I would address this by asking the person to draw two vertical lines in set 2 after the dotted line and compare what happens to the position of the object. Then the student would see that it isn’t changing, and that the velocity must be zero.

For set 3, I might ask them to try to extend the graph to before t=0, and again, consider two points and take notice of the idea that the position isn’t changing.

For the translation from velocity to acceleration, i’m tempted to think that the student is sort of taking a stab in the dark and just drawing something, but they generally seem to have some sort of “when velocity is big acceleration is big” idea going on.

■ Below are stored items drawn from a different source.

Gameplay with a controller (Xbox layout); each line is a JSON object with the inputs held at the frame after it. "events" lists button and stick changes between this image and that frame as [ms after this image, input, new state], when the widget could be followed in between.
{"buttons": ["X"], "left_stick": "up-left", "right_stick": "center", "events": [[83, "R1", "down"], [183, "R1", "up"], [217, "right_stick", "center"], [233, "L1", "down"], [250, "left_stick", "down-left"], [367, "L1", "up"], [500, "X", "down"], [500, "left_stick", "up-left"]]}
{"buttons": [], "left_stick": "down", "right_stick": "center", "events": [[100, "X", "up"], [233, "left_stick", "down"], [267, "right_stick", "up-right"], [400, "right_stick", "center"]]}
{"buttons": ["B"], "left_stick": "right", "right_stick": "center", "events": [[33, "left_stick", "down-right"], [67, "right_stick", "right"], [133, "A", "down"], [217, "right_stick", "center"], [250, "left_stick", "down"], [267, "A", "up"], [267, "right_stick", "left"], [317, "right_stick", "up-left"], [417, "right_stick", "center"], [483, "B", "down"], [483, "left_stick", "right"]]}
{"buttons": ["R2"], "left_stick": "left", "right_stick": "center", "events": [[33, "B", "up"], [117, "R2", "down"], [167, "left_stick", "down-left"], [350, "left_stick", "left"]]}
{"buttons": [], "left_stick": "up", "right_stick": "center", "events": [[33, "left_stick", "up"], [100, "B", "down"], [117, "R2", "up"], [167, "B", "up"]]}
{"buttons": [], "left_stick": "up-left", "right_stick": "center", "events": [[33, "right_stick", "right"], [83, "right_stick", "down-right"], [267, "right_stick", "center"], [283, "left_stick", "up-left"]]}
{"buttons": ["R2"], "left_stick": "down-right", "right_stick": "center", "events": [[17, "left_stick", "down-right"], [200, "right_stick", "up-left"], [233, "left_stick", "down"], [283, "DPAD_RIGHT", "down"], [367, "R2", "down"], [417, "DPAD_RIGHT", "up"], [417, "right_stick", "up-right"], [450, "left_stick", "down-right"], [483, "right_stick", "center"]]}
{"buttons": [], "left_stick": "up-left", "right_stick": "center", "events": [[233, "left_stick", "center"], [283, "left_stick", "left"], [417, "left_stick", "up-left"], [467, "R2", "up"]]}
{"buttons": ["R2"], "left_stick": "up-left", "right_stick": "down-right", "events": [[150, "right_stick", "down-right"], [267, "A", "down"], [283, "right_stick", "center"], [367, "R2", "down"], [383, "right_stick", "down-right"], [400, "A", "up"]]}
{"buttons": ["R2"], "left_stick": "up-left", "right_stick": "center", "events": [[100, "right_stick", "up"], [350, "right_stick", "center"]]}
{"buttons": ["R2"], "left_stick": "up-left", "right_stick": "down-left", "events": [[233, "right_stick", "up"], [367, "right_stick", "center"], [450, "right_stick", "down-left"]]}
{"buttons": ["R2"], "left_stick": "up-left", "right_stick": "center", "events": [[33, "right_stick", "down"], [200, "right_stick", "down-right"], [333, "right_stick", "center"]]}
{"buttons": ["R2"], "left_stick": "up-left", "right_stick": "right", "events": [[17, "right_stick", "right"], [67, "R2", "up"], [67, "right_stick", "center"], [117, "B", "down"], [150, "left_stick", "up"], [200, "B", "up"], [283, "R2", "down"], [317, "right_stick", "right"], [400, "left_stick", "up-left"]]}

To work on this, I might take the acceleration graph and have the student write me a story of just what the acceleration is doing as they drew it. (set1: the car’s acceleration is large and positive, and then the acceleration is a bit smaller but still positive). Then I’d have explain to me what acceleration is, and try to draw a velocity graph for the acceleration graph they drew. Hopefully, they’d see that if the car is accelerating, there’s no way the velocity can be constant.

You’re also right about how awesome these mistakes blogs are. It took me a decent bit of time starting at these mistakes to come up with anything intelligible to say, and I’m still not sure I’ve got the thing that is really going to help this kid.

It looks like this student has trouble separating slope from value in going from one graph to the next.

Is it possible for an object in a negative position to have a positive velocity? Show me an example.